[WORK ITEM]
From the entries that follow, work out how many lines contain "variable". Write the number only.

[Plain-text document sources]
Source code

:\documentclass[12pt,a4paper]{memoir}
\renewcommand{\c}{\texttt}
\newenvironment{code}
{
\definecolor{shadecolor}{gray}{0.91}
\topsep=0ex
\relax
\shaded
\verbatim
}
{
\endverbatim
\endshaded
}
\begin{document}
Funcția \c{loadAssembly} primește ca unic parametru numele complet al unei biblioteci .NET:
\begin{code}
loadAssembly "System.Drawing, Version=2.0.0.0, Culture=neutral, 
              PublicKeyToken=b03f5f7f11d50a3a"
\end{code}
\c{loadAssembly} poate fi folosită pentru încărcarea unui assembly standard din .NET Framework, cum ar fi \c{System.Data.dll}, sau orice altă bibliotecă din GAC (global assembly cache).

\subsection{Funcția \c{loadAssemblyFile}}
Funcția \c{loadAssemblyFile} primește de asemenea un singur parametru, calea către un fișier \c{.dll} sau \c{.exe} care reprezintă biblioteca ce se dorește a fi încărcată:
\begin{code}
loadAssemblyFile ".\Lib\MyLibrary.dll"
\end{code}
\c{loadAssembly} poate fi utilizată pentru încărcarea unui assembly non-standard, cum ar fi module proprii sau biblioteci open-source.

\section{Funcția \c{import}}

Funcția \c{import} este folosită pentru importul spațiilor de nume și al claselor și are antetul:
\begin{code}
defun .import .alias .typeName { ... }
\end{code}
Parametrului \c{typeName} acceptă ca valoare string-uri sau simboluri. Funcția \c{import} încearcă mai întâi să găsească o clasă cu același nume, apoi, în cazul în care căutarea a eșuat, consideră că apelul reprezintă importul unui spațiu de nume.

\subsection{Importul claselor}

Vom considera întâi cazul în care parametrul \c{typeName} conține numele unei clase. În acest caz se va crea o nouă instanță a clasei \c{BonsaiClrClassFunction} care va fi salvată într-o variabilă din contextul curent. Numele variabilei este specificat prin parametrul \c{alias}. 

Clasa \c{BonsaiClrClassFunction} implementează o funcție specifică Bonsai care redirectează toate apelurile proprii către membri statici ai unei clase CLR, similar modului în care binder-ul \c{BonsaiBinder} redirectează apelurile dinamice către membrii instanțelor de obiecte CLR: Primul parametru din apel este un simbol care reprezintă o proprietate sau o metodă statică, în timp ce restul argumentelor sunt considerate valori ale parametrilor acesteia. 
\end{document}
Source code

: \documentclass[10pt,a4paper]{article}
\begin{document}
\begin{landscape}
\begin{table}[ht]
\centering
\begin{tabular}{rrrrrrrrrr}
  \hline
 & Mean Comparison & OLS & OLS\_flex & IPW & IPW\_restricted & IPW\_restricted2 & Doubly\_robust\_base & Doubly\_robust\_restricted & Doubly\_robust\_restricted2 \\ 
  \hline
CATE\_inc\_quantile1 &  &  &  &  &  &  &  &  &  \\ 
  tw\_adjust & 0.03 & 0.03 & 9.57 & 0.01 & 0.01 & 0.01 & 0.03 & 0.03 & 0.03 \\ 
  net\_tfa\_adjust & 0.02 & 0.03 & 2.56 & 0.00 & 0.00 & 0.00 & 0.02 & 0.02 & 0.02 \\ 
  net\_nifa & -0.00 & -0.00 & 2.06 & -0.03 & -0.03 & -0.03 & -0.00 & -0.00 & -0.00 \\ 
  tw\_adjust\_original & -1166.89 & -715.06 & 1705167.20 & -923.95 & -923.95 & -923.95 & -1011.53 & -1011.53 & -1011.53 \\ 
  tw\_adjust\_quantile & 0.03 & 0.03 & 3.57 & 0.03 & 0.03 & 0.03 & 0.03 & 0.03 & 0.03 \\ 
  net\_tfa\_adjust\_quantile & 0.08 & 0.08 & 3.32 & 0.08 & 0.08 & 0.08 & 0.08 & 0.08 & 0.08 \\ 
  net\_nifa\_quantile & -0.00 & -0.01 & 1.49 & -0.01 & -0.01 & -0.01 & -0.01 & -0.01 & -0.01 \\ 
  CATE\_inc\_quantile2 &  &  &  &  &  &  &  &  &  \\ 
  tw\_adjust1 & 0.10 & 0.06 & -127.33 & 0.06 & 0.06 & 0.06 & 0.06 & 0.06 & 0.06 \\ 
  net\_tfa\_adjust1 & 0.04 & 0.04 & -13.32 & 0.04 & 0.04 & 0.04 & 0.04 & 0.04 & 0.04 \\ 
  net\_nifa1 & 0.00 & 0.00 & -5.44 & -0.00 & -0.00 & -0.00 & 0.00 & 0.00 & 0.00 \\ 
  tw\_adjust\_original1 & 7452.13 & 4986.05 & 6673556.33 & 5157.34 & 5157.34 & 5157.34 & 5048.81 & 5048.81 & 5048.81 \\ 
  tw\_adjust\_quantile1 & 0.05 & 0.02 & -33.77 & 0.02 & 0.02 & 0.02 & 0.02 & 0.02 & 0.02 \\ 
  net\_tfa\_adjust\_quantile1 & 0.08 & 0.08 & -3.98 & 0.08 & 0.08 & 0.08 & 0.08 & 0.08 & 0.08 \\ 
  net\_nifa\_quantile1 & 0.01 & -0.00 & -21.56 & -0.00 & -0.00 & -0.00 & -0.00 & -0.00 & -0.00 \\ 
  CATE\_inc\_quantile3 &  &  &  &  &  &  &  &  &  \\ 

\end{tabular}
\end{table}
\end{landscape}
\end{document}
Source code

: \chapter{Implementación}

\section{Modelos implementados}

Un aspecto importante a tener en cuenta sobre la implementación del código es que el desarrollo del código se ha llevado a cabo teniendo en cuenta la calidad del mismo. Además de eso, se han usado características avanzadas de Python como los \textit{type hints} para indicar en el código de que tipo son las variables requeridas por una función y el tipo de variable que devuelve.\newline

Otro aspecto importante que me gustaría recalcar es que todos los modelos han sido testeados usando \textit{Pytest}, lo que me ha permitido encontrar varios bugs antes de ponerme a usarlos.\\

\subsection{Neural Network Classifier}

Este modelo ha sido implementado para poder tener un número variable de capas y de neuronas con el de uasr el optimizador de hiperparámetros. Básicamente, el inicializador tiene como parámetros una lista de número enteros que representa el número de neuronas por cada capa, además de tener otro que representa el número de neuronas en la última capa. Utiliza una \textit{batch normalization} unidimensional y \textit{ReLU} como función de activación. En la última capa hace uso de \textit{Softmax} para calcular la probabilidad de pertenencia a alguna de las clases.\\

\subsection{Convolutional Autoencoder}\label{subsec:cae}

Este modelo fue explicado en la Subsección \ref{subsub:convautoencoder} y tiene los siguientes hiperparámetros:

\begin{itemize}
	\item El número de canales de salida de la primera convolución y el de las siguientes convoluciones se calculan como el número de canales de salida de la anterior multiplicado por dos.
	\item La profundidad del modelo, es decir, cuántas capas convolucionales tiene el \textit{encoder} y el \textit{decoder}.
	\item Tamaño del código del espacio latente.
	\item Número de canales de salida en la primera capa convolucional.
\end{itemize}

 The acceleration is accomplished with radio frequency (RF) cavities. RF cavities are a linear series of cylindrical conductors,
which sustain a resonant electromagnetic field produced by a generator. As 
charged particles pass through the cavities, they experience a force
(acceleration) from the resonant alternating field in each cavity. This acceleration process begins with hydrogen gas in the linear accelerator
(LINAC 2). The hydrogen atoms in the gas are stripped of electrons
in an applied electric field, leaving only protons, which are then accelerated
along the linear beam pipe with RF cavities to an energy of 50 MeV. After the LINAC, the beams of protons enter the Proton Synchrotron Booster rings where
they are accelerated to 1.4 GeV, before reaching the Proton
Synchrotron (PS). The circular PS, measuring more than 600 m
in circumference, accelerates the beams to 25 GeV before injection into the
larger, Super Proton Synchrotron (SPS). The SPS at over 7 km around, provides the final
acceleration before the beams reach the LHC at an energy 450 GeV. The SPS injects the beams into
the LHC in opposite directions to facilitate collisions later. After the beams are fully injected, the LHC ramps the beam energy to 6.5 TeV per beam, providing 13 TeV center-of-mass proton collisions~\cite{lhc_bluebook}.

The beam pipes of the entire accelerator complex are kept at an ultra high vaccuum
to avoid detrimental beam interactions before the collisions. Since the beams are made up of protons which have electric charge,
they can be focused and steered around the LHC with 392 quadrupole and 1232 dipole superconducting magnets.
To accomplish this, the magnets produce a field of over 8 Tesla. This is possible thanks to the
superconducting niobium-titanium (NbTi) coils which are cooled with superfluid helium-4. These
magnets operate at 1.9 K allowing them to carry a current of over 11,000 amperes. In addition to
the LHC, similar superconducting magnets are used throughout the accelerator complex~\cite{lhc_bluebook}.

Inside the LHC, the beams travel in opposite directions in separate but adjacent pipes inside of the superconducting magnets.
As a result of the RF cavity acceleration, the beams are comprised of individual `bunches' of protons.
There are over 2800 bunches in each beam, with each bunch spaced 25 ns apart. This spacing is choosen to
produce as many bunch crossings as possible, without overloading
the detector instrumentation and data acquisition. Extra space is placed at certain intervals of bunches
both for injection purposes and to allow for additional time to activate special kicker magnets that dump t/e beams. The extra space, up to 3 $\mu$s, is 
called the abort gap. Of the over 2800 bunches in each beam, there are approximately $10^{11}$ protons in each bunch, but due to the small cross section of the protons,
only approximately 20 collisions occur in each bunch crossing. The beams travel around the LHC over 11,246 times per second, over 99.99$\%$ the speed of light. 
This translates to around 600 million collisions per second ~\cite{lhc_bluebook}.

[OUTPUT FOR THIS EXERCISE]
2